Inference in Graphical Models via Semidefinite Programming Hierarchies

Maximum A posteriori Probability (MAP) inference in graphical models amounts to solving a graph-structured combinatorial optimization problem. Popular inference algorithms such as belief propagation (BP) and generalized belief propagation (GBP) are intimately related to linear programming (LP) relaxation within the Sherali-Adams hierarchy. Despite the popularity of these algorithms, it is well understood that the Sum-of-Squares (SOS) hierarchy based on semidefinite programming (SDP) can provide superior guarantees.
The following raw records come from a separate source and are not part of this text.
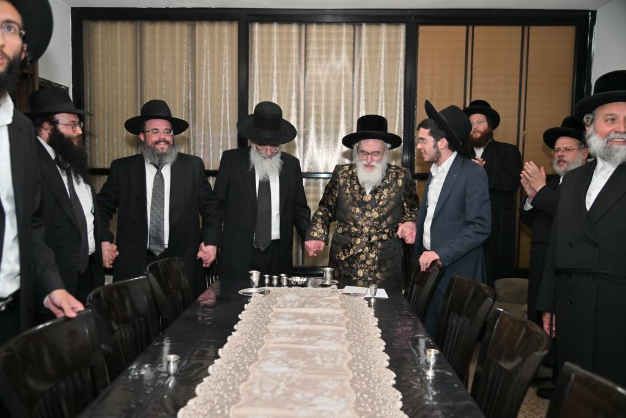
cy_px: 209
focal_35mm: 31
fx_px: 539
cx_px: 313
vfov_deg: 42.3
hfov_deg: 60.3
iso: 160
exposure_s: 1/200
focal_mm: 31
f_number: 4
Unfortunately, SOS relaxations for a graph with $n$ vertices require solving an SDP with $n^{\Theta(d)}$ variables where $d$ is the degree in the hierarchy. In practice, for $d\ge 4$, this approach does not scale beyond a few tens of variables. In this paper, we propose binary SDP relaxations for MAP inference using the SOS hierarchy with two innovations focused on computational efficiency. Firstly, in analogy to BP and its variants, we only introduce decision variables corresponding to contiguous regions in the graphical model. Secondly, we solve the resulting SDP using a non-convex Burer-Monteiro style method, and develop a sequential rounding procedure. We demonstrate that the resulting algorithm can solve problems with tens of thousands of variables within minutes, and outperforms BP and GBP on practical problems such as image denoising and Ising spin glasses. Finally, for specific graph types, we establish a sufficient condition for the tightness of the proposed partial SOS relaxation.